A assessoria de imprensa da UFSC disse que, em 2022, aspectos importantes dividiram as atenções da nova fase da gestão da UFSC.

A primeira, segundo a universidade, foi o saneamento e adequação das rotinas dos cursos na modalidade à distância. A segunda foi, diante dos compromissos assumidos, a retomada do financiamento para esse modelo de oferta de cursos de graduação.

“A UFSC, em relação às suas obrigações de dar respostas sobre Operação Ouvidos Moucos ao TCU, não tem nenhuma pendência”, disse.

A instituição acrescentou que não há pendências relacionadas ao ex-reitor Cancellier.

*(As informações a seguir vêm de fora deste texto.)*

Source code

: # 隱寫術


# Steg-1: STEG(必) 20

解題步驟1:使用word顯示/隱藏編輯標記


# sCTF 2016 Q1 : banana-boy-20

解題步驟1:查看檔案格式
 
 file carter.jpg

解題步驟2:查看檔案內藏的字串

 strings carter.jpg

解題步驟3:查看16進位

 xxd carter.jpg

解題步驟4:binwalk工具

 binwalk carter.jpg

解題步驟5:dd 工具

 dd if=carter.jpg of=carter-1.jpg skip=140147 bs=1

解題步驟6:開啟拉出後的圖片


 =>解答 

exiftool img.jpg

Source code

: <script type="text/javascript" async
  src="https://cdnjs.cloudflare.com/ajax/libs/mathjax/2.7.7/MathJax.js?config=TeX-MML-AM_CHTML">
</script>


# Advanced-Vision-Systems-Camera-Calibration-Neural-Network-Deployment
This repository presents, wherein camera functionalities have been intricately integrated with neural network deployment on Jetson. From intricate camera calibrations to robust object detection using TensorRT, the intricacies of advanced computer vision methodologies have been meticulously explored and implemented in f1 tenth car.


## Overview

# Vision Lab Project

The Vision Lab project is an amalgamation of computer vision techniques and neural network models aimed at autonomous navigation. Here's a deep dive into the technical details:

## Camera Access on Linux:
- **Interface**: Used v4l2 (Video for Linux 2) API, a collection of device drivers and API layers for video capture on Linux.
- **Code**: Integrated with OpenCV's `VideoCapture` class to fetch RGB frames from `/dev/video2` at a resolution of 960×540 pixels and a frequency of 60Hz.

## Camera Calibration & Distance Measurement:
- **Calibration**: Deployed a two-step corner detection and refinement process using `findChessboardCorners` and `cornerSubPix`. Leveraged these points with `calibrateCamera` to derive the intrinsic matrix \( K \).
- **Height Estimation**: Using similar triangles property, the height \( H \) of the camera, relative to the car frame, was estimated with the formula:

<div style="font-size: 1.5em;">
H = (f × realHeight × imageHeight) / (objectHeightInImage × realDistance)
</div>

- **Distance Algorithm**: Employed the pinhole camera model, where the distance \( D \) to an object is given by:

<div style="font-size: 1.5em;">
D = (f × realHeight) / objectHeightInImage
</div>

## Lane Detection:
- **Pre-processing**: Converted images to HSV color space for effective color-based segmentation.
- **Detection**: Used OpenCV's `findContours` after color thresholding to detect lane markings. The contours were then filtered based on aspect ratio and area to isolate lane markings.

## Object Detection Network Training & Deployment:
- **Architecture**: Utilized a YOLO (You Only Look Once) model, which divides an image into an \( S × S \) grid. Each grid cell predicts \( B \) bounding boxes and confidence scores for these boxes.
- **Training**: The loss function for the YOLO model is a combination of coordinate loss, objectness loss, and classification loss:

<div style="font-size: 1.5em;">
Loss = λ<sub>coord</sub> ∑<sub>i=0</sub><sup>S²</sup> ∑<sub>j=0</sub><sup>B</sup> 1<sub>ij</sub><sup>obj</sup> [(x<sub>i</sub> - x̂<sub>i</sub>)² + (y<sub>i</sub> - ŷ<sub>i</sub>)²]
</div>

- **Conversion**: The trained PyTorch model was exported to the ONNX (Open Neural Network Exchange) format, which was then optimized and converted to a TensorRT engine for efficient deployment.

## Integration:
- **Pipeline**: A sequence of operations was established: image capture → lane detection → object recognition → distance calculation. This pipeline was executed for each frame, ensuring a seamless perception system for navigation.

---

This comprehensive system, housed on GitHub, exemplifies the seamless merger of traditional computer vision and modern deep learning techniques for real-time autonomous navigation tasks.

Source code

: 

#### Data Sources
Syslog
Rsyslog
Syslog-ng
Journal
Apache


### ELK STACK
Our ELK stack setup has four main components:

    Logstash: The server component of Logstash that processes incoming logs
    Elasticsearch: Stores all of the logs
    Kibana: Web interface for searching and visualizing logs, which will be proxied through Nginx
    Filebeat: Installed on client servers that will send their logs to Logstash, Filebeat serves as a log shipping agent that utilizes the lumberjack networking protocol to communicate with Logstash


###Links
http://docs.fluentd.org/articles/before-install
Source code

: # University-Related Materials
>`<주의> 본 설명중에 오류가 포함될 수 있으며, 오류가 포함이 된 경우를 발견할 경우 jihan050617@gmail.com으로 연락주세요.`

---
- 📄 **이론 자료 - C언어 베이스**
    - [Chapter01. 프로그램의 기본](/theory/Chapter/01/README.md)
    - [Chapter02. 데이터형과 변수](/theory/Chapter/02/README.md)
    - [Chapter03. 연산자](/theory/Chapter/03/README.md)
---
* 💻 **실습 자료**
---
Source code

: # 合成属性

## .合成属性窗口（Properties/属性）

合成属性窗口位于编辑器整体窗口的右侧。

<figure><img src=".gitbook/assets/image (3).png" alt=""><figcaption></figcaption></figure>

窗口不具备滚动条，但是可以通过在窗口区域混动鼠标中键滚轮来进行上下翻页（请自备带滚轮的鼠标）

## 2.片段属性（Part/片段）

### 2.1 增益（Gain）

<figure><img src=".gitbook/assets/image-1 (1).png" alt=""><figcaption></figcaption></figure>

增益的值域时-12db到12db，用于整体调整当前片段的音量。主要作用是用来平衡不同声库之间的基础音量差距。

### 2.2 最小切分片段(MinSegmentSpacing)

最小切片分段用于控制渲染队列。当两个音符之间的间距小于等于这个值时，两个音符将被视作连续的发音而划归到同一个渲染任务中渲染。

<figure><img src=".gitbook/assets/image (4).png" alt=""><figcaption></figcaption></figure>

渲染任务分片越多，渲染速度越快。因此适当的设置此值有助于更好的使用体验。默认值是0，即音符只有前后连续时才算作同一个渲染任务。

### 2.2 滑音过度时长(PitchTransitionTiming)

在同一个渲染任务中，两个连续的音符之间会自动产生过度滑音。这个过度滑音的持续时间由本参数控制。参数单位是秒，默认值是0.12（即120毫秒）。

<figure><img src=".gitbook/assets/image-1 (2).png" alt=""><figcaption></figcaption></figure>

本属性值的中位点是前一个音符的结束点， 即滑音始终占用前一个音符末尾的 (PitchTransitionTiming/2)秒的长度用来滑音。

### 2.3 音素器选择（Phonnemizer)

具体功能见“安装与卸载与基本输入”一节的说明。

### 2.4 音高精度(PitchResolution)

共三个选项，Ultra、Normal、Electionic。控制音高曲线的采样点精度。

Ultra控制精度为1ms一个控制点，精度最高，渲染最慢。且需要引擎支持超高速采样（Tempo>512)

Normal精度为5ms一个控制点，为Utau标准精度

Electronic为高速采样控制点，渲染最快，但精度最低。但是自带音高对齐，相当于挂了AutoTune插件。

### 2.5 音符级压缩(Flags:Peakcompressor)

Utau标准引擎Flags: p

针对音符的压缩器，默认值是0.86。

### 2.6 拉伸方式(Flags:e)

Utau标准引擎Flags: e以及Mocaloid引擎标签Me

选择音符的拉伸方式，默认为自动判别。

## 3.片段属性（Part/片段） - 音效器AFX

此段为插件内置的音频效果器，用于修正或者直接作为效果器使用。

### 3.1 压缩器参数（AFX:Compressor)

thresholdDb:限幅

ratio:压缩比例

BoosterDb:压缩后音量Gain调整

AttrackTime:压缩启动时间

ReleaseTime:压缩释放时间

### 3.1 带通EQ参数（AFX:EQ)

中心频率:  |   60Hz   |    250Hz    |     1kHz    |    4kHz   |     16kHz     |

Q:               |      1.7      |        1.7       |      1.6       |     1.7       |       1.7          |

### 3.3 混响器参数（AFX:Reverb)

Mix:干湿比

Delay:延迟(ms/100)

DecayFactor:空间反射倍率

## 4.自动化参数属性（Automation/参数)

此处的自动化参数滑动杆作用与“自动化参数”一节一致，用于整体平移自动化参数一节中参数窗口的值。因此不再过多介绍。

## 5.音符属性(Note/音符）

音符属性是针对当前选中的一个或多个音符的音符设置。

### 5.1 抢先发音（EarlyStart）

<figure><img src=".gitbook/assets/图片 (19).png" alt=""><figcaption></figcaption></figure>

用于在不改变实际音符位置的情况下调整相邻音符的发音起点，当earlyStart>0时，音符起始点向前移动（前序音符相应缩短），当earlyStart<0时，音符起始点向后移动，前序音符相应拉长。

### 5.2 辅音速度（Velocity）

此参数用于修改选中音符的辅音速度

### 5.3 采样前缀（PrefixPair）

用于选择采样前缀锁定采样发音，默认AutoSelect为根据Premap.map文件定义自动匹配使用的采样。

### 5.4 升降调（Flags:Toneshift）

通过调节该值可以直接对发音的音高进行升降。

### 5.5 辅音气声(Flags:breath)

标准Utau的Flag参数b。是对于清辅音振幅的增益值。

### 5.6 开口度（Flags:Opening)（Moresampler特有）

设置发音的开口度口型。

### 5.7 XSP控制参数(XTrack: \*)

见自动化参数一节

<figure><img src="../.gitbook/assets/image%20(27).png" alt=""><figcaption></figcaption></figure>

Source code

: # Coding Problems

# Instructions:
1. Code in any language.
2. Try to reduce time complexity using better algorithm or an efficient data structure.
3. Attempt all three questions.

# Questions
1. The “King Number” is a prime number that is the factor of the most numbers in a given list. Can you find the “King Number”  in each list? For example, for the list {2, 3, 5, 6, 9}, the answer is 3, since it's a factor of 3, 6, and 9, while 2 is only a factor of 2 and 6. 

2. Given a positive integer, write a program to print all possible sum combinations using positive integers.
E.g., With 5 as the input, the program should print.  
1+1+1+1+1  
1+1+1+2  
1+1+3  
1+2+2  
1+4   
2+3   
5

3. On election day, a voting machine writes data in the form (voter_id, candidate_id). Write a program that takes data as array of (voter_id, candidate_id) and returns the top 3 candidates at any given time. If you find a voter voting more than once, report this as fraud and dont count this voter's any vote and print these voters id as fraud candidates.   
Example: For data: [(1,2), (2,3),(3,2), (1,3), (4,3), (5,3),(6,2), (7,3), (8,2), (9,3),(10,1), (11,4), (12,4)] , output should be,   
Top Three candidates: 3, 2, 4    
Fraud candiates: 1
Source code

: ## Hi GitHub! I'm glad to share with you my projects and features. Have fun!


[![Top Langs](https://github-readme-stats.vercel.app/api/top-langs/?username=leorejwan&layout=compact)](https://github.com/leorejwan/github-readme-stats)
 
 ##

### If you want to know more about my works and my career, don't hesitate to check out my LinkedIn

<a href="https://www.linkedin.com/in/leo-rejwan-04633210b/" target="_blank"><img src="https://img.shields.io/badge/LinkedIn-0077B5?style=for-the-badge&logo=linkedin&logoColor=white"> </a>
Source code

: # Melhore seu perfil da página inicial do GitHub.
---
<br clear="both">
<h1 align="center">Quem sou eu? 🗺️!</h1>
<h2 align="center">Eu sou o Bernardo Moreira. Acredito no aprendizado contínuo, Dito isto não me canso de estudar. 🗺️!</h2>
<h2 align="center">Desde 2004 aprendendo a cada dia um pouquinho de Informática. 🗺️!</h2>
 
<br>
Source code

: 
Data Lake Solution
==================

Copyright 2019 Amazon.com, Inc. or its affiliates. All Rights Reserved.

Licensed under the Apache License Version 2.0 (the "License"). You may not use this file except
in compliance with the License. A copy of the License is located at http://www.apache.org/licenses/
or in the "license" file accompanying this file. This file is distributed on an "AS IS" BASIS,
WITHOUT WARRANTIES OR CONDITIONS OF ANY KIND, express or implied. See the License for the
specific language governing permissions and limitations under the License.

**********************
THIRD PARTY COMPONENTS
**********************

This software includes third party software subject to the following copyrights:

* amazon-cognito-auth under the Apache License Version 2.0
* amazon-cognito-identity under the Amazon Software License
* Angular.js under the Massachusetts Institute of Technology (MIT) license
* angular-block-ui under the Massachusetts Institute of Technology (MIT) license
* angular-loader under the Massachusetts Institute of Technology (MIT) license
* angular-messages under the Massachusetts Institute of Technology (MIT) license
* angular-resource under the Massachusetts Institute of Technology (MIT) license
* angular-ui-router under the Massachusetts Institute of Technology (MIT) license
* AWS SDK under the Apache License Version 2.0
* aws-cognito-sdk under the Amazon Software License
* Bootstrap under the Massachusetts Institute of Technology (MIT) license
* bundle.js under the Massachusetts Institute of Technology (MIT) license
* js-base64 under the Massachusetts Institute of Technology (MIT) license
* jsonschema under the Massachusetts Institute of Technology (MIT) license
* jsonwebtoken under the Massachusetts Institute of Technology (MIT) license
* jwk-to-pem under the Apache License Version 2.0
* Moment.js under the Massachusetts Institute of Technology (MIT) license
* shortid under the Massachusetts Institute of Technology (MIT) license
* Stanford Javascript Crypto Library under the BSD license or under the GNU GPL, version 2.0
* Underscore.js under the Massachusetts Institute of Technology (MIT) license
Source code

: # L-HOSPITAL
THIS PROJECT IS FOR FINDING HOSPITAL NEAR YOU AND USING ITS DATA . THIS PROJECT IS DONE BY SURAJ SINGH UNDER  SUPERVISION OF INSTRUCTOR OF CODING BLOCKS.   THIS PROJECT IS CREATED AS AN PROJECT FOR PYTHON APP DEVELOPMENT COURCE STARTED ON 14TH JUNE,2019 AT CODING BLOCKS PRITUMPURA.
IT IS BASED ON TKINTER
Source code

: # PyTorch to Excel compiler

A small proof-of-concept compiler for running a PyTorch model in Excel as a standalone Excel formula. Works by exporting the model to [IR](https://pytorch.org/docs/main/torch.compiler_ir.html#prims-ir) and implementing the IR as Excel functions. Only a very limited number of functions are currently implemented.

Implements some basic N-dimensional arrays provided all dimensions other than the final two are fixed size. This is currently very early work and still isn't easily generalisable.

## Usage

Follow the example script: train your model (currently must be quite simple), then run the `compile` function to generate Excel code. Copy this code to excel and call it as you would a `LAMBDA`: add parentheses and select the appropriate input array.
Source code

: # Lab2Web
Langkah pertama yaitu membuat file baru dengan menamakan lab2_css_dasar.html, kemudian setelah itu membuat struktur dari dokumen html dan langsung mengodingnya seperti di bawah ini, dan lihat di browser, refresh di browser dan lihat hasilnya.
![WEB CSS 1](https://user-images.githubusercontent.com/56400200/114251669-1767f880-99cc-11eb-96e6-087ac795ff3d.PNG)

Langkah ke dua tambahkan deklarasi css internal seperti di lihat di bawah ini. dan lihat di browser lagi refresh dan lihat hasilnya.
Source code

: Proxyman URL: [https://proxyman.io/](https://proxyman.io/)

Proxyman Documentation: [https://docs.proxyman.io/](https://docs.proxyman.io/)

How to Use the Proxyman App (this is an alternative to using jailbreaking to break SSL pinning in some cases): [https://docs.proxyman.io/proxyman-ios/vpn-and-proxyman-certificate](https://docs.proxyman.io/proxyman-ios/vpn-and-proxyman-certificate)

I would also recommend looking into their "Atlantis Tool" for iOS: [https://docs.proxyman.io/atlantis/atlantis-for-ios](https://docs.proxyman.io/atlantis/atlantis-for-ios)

“Passados quase seis anos da prisão e morte do reitor Luiz Carlos Cancellier de Olivo, do sofrimento da família, dos amigos e do terror imposto à comunidade acadêmica da UFSC, com consequências terríveis para a sua imagem, a Universidade tem a certeza que tudo isto poderia ter sido evitado, não fosse o equívoco de apetites midiáticos e policialescos de personagens desta história”, afirmou.